I wish I heard from you. I wish the last things I sent to you weren’t about all the boys in college I wanted to go to bed with or the books that I read. I wish you would have afforded me at least closure, so I could end our chapter and not leave it hung by an afterthought of a report on how your slave-contract job at a fast food chain was literally killing you.
I wish I could remember my fudging password. It makes me wonder if I am prevented from logging in by your own supernatural doing, as you’re afraid I’d bare our secrets before an all too eager world. As if anyone else but ourselves would want to know the weather in Saskatoon two Septembers ago or if high school was being a drag to me again, but I wish I could still relive the past if I so chose, if I was so disposed.

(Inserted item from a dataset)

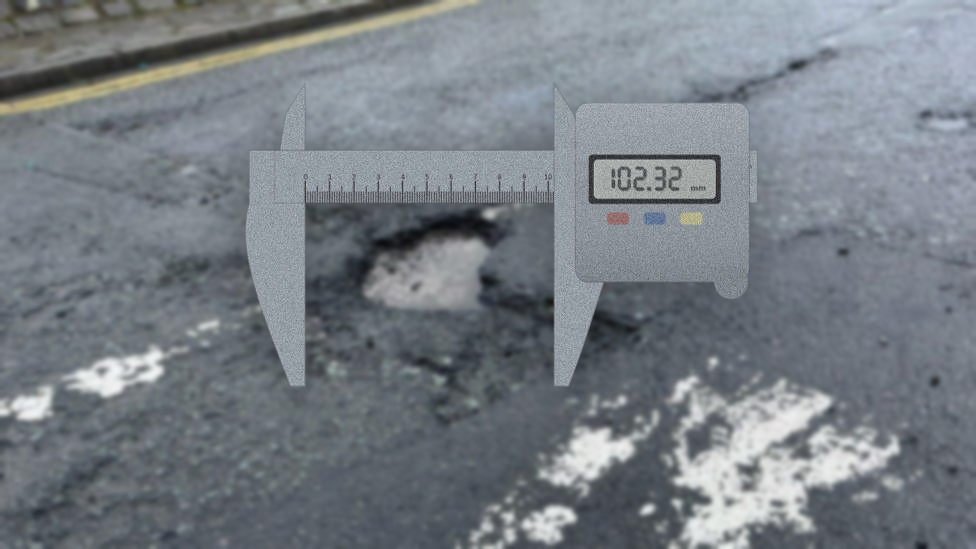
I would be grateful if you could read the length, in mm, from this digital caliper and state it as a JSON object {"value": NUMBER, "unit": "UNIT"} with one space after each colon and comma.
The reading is {"value": 102.32, "unit": "mm"}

I miss you so much. I’ve almost quit all non-essential writing since you’ve gone. At the end of the day and at the end of a piece, a journal just quietly suffers the damage you’ve inflicted upon it. It doesn’t reply. It doesn’t return stories. It is cold, dry and dead because it is paper. Then only through tree genocide could an army of profound Moleskine pen-warriors be possible. Not for me though, not for us. We’d rather use dead dinosaurs to power our laptops so we could be together.
I’m sorry for the unshed tears that can’t even pool to the point of spillage from the ducts of my eyes that, for years, have hung onto every word we shared over the net. Can I just say it does not signify my heartlessness as much as it does my infinite humanity? What I’m trying to get at – while increasingly abusing my right to run-on sentences – is that there is never a “right” way to react. Is there?
I didn’t bawl my soul out like any “normal” teenage girl would, but I still cared. When we’ve both lived vicariously through words made possible by the power of this World Wide Web in which we are spiders, caring translates to taking in things internally, as we always have, through the peaks and pits of our adolescence. May I just let you understand though, that just because I didn’t feel it any louder, doesn’t mean I felt it any less? If life was as picture-perfect as we never wanted it to be, things would have turned out differently.
I mean, you were going to die, weren’t you? We would have suddenly plunged into exploring the philosophy behind a world we were only on the cusp of exploring. We’d suddenly sound like the characters we read about in our favorite fiction, tackling the deep stuff like religion as if we were talking about the weather, which we still did too, in typical neurotic fashion. After all, we were coming to a close, and for something as quietly epic as that thing we shared. It seemed to deserve to go off with a bang.
I was not the first person to express my condolences on your wall and until now, I still haven’t. Right now your Facebook profile is still very much alive, and your public posts tempt in inviting a like or even a comment. They still bear the promise I would receive a notification. Sometimes I still hope this was an elaborate prank and that we could all just one day laugh the accumulated pain, confusion and silence away. Some nights though I just stare at the ceiling with my eyes closed, and there in my insomniac wakefulness I realize the finality of it all.
So it ends, but life goes on. I loved you while it lasted. I love you still as my own life lasts. This letter was many months in the making because I just could not find enough of the right words that would give our friendship justice, but I figure there is no shame in letting the rest of the world know about what we had, and this in fact is the best way I can honor your memory. Should my own time come for me to be nothing – hey, at least I wrote this down. Then for that, we are immortal.